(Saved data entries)

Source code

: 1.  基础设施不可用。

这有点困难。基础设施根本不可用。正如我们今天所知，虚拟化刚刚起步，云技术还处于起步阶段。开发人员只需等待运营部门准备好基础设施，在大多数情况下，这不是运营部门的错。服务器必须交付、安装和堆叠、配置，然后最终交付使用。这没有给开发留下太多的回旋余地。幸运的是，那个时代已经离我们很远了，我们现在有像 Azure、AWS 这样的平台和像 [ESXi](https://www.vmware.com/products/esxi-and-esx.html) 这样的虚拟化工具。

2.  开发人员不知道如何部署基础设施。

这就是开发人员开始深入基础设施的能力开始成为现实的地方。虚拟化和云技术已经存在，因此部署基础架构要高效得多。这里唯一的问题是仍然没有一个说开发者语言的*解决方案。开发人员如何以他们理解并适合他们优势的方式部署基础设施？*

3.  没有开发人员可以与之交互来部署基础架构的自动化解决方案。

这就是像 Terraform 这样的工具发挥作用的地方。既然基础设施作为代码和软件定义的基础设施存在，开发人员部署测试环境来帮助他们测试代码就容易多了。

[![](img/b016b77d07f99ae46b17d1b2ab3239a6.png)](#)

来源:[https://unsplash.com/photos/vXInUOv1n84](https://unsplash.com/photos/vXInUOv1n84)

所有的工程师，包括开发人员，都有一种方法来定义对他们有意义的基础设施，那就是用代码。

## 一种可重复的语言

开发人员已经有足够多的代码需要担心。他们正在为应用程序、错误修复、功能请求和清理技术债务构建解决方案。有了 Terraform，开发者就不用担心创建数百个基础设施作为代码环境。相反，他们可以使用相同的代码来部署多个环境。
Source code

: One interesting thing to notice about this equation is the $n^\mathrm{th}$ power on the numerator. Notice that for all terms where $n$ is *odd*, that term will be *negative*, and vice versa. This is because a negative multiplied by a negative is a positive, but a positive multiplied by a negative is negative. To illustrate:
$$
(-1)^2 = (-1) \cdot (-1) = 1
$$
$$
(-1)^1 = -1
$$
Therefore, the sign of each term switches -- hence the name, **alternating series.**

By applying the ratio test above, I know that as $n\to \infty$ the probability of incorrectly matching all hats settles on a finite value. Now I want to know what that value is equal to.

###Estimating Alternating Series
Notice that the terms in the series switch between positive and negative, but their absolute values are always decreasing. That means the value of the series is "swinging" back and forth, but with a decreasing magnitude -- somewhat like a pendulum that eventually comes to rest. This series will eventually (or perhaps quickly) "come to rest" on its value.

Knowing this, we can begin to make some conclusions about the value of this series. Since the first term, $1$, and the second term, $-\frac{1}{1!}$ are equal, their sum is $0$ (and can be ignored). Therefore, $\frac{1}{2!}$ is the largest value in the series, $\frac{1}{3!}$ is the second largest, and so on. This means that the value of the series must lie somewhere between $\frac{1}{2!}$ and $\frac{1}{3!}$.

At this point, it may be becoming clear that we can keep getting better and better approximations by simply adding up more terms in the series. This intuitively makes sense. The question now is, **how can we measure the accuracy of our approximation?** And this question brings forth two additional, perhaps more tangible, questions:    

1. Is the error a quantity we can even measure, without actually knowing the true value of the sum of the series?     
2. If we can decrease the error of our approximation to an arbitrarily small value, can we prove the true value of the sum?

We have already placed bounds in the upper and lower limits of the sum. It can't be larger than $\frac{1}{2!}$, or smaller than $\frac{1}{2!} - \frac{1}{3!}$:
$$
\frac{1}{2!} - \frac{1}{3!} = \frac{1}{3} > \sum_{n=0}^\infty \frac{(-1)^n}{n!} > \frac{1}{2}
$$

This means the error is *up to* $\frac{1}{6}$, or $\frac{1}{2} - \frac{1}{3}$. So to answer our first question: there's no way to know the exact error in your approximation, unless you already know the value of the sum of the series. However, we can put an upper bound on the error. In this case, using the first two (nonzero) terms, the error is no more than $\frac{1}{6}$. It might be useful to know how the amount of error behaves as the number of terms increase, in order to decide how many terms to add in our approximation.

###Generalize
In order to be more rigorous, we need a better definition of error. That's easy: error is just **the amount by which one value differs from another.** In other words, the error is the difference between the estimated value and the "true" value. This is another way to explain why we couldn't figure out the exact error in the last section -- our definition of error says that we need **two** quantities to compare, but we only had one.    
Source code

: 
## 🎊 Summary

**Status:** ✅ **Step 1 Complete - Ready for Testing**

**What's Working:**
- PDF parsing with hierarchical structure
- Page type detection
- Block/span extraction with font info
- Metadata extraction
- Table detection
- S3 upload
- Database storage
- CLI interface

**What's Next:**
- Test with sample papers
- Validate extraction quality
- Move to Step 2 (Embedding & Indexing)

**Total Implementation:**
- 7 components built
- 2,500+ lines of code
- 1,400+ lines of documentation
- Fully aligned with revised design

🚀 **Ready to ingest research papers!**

→ What you should do
List every line from the entries above in which "lines" appears.

→ Solution
- 2,500+ lines of code
- 1,400+ lines of documentation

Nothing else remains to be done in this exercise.